Dass sie Habermas unerwähnt lässt, mag an seiner Kritik liegen. Merkels Lieblingsadjektiv „alternativlos“ musste der Philosoph des Ausverhandelns als Affront begreifen. Aber auch Freunde wie Ulrich Matthes lässt sie weg. Den Schauspieler hat sie unlängst bei einer Ehrung in Berlin laudatiert – und wie man hört, es sich nicht nehmen lassen, die Rede selbst zu schreiben. Sie würdigte Matthes als Menschenfreund, der sich nicht scheue, auf der Bühne finsterste Abgründe auszuleuchten.
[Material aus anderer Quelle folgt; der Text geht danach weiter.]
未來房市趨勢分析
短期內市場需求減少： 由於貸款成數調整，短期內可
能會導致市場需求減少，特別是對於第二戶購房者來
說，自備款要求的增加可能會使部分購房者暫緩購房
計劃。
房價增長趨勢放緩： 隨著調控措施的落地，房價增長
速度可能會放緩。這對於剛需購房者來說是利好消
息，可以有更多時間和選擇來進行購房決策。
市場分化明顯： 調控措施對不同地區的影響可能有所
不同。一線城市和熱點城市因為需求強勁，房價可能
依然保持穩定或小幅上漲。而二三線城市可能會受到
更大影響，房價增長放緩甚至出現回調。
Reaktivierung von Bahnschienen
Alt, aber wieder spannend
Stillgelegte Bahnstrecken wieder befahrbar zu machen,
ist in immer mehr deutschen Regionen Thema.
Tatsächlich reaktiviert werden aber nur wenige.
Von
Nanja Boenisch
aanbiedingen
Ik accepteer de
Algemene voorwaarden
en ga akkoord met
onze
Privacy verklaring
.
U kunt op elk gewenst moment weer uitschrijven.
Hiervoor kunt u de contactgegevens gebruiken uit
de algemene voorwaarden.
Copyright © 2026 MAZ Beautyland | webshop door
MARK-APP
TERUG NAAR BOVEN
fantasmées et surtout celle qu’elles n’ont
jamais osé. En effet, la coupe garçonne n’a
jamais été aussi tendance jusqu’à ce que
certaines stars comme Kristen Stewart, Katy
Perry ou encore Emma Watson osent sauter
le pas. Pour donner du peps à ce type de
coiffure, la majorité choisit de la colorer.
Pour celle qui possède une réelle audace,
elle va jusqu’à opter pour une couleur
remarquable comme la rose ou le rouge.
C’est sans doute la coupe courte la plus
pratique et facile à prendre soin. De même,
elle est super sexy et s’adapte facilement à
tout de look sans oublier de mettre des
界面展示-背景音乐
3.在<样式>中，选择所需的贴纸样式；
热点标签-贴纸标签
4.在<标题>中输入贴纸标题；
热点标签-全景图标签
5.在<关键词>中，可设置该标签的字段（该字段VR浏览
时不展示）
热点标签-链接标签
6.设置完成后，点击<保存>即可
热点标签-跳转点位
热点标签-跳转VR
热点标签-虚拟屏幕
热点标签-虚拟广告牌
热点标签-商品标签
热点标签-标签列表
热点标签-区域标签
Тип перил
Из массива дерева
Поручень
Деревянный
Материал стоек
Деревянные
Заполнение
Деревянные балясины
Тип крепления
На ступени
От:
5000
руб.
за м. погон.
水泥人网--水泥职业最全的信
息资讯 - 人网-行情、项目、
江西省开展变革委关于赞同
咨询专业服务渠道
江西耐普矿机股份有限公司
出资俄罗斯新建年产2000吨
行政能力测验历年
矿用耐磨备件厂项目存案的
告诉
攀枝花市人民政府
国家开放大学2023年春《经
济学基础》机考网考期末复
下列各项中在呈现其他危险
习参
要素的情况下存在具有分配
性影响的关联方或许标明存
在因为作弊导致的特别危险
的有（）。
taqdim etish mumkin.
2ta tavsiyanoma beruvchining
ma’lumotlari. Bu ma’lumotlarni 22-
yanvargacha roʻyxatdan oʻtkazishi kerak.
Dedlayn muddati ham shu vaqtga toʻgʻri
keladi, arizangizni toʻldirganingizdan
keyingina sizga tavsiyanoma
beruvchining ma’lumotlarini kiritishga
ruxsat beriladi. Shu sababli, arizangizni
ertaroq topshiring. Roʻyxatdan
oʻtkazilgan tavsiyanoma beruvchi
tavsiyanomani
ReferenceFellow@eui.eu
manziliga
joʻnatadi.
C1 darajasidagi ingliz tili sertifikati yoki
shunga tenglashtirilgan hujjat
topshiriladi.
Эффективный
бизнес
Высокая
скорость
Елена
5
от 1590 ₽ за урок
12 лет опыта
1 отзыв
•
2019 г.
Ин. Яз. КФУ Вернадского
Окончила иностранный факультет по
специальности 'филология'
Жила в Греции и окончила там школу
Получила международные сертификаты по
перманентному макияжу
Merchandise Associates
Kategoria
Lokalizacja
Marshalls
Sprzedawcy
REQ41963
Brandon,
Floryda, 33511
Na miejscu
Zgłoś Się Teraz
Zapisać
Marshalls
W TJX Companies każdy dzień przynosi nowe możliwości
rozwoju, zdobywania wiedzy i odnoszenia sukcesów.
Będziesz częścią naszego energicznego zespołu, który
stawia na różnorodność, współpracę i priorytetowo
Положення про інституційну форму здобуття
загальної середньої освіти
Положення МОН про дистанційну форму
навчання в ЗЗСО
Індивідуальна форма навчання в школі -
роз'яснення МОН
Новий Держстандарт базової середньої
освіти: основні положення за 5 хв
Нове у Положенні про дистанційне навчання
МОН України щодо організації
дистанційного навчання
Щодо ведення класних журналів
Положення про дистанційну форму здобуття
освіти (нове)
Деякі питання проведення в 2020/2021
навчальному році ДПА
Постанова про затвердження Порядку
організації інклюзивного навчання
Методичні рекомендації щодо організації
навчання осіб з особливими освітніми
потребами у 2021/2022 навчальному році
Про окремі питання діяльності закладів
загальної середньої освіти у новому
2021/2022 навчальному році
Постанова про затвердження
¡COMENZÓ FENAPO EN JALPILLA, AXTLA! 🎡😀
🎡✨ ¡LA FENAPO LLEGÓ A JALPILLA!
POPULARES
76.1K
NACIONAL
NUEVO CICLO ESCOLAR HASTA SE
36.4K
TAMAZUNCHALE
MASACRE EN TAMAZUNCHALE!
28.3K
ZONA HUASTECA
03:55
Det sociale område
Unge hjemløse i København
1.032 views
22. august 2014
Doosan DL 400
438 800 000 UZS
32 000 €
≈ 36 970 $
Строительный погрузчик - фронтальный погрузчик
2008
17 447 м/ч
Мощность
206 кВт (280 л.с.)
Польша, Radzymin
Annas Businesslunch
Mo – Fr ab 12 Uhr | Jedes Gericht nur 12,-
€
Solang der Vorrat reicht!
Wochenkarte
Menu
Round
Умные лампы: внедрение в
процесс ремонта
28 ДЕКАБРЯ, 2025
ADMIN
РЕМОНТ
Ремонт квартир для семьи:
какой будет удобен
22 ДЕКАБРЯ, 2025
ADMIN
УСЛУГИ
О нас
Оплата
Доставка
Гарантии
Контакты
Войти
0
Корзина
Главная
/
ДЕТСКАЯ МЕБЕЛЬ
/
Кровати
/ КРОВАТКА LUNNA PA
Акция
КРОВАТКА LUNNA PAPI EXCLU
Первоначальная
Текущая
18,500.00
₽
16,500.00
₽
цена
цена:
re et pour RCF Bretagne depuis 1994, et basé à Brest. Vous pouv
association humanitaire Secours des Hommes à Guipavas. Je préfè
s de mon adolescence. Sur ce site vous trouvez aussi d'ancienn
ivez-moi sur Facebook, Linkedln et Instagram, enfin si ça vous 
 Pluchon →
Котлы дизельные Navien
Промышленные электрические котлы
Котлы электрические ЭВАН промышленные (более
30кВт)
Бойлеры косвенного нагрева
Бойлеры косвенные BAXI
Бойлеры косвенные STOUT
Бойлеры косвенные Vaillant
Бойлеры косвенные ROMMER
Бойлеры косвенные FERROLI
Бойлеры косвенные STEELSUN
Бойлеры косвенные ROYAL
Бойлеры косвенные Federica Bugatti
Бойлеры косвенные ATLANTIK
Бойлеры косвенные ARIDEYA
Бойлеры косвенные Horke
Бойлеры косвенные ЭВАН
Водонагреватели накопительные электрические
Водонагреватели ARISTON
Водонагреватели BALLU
Was hat sich die Theatergängerin Merkel von den Matthes-Schurken abgeschaut? Sein „Macbeth“ lehrte sie vielleicht die töd­liche Gefahr von Macht. Mit Kleists Dorfrichter Adam aber, der über eine Tat zu richten hat, die er selbst beging, verhält es sich ein wenig wie mit „Freiheit“. Nicht alles, was Merkel in sechzehn Jahren an der Macht tat, war richtig, doch rück­blickend bewertet sie es als alternativlos. Das Wort kommt in „Freiheit“ übrigens nur viermal vor. (S.K.)